With 11 shopping days ‘til Christmas, Yahoo dropped a lump of coal into the stockings of 1 billion of its users with news that their accounts had been “breached.”
That’s tech-speak for “bad guys forged your cookies” — and they are not talking about the sweets you leave next to Santa’s glass of milk.
Worse, bad guys have Yahoo’s “proprietary code” — and they are not talking about Pitbull’s million-dollar “trade secret.” For purposes of this holiday migraine, cookies and codes are the cyber-pathways by which everybody who does anything on the internet can have their savings stolen, their credit ruined and their life destroyed.
There will be time after Christmas for recriminations, and for Verizon to pull out of its “what were we thinking?” plan to pay $4.8 billion to take Yahoo off the hands of its shareholders.

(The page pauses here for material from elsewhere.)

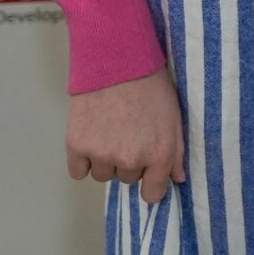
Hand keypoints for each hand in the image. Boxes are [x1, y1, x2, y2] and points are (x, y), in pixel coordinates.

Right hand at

Right now, Yahoo’s shellshocked customers are playing pickup sticks with passwords and slogging through lists of What You Need to Do Right Now, Dammit.
Meanwhile, back in the 20th century, Florida elections supervisors are fretting over the privacy of voters’ home addresses, which any 8-year-old can find on the internet, and birth dates, which most voters seem to have already shared with Mark Zuckerberg, Mike Allen and Peter Schorsch, and are happy to have them pass it on to the world.
No matter how much time we spend changing our passwords and passing ludicrous exemptions to our public records law, privacy is an idea whose time has come — and long gone.